• [Directive]: Swap "myFeature" for "buildPart" throughout the entries below and write all the lines out again, leaving everything else unchanged.

[begin Source material]

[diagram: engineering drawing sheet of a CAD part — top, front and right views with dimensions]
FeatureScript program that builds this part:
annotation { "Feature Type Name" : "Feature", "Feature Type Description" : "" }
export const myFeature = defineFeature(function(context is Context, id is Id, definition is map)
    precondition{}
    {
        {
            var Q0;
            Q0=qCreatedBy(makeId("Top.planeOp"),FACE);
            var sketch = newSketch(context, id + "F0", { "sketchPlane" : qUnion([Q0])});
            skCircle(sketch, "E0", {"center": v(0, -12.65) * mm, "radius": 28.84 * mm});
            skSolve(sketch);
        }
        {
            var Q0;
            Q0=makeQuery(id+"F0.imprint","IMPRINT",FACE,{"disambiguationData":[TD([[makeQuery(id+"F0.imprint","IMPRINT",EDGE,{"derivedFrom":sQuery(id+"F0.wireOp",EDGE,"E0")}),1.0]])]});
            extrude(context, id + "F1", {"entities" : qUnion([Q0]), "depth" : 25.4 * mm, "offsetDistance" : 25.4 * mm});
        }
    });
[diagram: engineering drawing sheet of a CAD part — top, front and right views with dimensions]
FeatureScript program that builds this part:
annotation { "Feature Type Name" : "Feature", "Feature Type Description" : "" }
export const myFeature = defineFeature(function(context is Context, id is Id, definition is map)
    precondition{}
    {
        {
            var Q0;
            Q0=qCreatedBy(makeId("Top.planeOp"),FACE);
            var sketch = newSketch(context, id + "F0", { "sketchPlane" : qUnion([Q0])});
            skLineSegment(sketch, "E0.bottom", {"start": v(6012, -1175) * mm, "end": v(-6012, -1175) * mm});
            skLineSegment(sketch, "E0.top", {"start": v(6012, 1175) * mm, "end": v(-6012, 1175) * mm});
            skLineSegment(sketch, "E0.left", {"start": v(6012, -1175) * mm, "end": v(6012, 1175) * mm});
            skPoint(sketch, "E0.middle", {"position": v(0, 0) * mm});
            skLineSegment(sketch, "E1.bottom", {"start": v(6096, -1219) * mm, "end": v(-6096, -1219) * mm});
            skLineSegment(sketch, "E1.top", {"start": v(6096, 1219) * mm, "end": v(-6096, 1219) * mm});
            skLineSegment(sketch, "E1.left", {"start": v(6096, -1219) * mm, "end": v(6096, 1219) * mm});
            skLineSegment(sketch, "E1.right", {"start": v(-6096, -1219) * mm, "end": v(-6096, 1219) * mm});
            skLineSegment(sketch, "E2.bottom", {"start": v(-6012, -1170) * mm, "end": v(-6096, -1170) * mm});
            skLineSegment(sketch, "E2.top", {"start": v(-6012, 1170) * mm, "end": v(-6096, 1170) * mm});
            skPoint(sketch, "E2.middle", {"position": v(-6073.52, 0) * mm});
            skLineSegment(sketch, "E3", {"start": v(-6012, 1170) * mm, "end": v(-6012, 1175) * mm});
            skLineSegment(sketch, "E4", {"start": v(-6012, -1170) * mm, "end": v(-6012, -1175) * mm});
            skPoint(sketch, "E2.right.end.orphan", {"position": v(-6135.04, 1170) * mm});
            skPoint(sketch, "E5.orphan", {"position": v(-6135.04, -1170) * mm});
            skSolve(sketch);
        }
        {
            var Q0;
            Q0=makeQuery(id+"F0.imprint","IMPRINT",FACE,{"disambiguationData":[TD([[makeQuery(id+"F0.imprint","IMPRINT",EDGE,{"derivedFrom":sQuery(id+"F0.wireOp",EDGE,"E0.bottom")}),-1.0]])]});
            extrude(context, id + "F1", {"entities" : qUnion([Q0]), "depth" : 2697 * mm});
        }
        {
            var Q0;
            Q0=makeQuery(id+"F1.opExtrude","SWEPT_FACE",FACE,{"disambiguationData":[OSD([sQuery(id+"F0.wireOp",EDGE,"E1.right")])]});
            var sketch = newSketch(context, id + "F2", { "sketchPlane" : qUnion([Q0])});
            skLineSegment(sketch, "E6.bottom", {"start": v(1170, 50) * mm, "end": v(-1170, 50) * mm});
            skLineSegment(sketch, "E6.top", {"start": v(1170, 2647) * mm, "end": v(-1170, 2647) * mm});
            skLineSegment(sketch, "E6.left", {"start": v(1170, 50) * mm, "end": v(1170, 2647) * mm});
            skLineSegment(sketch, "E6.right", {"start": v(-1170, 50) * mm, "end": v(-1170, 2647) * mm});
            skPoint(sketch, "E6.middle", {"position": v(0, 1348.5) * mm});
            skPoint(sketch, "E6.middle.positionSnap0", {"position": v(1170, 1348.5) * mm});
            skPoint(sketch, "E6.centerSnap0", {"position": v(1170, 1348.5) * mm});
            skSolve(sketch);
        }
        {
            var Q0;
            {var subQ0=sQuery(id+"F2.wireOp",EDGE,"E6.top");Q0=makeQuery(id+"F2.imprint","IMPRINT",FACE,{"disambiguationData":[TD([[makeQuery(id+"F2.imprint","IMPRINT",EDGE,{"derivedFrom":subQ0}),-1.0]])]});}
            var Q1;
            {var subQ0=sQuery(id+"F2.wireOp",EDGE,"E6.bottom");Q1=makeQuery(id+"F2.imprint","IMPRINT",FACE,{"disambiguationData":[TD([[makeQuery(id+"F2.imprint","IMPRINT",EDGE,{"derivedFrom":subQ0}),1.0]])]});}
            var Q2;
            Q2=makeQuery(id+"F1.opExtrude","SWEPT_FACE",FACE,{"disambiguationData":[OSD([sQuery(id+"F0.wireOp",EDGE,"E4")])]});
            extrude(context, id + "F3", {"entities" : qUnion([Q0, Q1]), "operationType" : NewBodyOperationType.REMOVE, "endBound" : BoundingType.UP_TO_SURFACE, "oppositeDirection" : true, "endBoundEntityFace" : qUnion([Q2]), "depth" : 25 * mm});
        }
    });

[end Source material]

• [Response]:
[diagram: engineering drawing sheet of a CAD part — top, front and right views with dimensions]
FeatureScript program that builds this part:
annotation { "Feature Type Name" : "Feature", "Feature Type Description" : "" }
export const buildPart = defineFeature(function(context is Context, id is Id, definition is map)
    precondition{}
    {
        {
            var Q0;
            Q0=qCreatedBy(makeId("Top.planeOp"),FACE);
            var sketch = newSketch(context, id + "F0", { "sketchPlane" : qUnion([Q0])});
            skCircle(sketch, "E0", {"center": v(0, -12.65) * mm, "radius": 28.84 * mm});
            skSolve(sketch);
        }
        {
            var Q0;
            Q0=makeQuery(id+"F0.imprint","IMPRINT",FACE,{"disambiguationData":[TD([[makeQuery(id+"F0.imprint","IMPRINT",EDGE,{"derivedFrom":sQuery(id+"F0.wireOp",EDGE,"E0")}),1.0]])]});
            extrude(context, id + "F1", {"entities" : qUnion([Q0]), "depth" : 25.4 * mm, "offsetDistance" : 25.4 * mm});
        }
    });
[diagram: engineering drawing sheet of a CAD part — top, front and right views with dimensions]
FeatureScript program that builds this part:
annotation { "Feature Type Name" : "Feature", "Feature Type Description" : "" }
export const buildPart = defineFeature(function(context is Context, id is Id, definition is map)
    precondition{}
    {
        {
            var Q0;
            Q0=qCreatedBy(makeId("Top.planeOp"),FACE);
            var sketch = newSketch(context, id + "F0", { "sketchPlane" : qUnion([Q0])});
            skLineSegment(sketch, "E0.bottom", {"start": v(6012, -1175) * mm, "end": v(-6012, -1175) * mm});
            skLineSegment(sketch, "E0.top", {"start": v(6012, 1175) * mm, "end": v(-6012, 1175) * mm});
            skLineSegment(sketch, "E0.left", {"start": v(6012, -1175) * mm, "end": v(6012, 1175) * mm});
            skPoint(sketch, "E0.middle", {"position": v(0, 0) * mm});
            skLineSegment(sketch, "E1.bottom", {"start": v(6096, -1219) * mm, "end": v(-6096, -1219) * mm});
            skLineSegment(sketch, "E1.top", {"start": v(6096, 1219) * mm, "end": v(-6096, 1219) * mm});
            skLineSegment(sketch, "E1.left", {"start": v(6096, -1219) * mm, "end": v(6096, 1219) * mm});
            skLineSegment(sketch, "E1.right", {"start": v(-6096, -1219) * mm, "end": v(-6096, 1219) * mm});
            skLineSegment(sketch, "E2.bottom", {"start": v(-6012, -1170) * mm, "end": v(-6096, -1170) * mm});
            skLineSegment(sketch, "E2.top", {"start": v(-6012, 1170) * mm, "end": v(-6096, 1170) * mm});
            skPoint(sketch, "E2.middle", {"position": v(-6073.52, 0) * mm});
            skLineSegment(sketch, "E3", {"start": v(-6012, 1170) * mm, "end": v(-6012, 1175) * mm});
            skLineSegment(sketch, "E4", {"start": v(-6012, -1170) * mm, "end": v(-6012, -1175) * mm});
            skPoint(sketch, "E2.right.end.orphan", {"position": v(-6135.04, 1170) * mm});
            skPoint(sketch, "E5.orphan", {"position": v(-6135.04, -1170) * mm});
            skSolve(sketch);
        }
        {
            var Q0;
            Q0=makeQuery(id+"F0.imprint","IMPRINT",FACE,{"disambiguationData":[TD([[makeQuery(id+"F0.imprint","IMPRINT",EDGE,{"derivedFrom":sQuery(id+"F0.wireOp",EDGE,"E0.bottom")}),-1.0]])]});
            extrude(context, id + "F1", {"entities" : qUnion([Q0]), "depth" : 2697 * mm});
        }
        {
            var Q0;
            Q0=makeQuery(id+"F1.opExtrude","SWEPT_FACE",FACE,{"disambiguationData":[OSD([sQuery(id+"F0.wireOp",EDGE,"E1.right")])]});
            var sketch = newSketch(context, id + "F2", { "sketchPlane" : qUnion([Q0])});
            skLineSegment(sketch, "E6.bottom", {"start": v(1170, 50) * mm, "end": v(-1170, 50) * mm});
            skLineSegment(sketch, "E6.top", {"start": v(1170, 2647) * mm, "end": v(-1170, 2647) * mm});
            skLineSegment(sketch, "E6.left", {"start": v(1170, 50) * mm, "end": v(1170, 2647) * mm});
            skLineSegment(sketch, "E6.right", {"start": v(-1170, 50) * mm, "end": v(-1170, 2647) * mm});
            skPoint(sketch, "E6.middle", {"position": v(0, 1348.5) * mm});
            skPoint(sketch, "E6.middle.positionSnap0", {"position": v(1170, 1348.5) * mm});
            skPoint(sketch, "E6.centerSnap0", {"position": v(1170, 1348.5) * mm});
            skSolve(sketch);
        }
        {
            var Q0;
            {var subQ0=sQuery(id+"F2.wireOp",EDGE,"E6.top");Q0=makeQuery(id+"F2.imprint","IMPRINT",FACE,{"disambiguationData":[TD([[makeQuery(id+"F2.imprint","IMPRINT",EDGE,{"derivedFrom":subQ0}),-1.0]])]});}
            var Q1;
            {var subQ0=sQuery(id+"F2.wireOp",EDGE,"E6.bottom");Q1=makeQuery(id+"F2.imprint","IMPRINT",FACE,{"disambiguationData":[TD([[makeQuery(id+"F2.imprint","IMPRINT",EDGE,{"derivedFrom":subQ0}),1.0]])]});}
            var Q2;
            Q2=makeQuery(id+"F1.opExtrude","SWEPT_FACE",FACE,{"disambiguationData":[OSD([sQuery(id+"F0.wireOp",EDGE,"E4")])]});
            extrude(context, id + "F3", {"entities" : qUnion([Q0, Q1]), "operationType" : NewBodyOperationType.REMOVE, "endBound" : BoundingType.UP_TO_SURFACE, "oppositeDirection" : true, "endBoundEntityFace" : qUnion([Q2]), "depth" : 25 * mm});
        }
    });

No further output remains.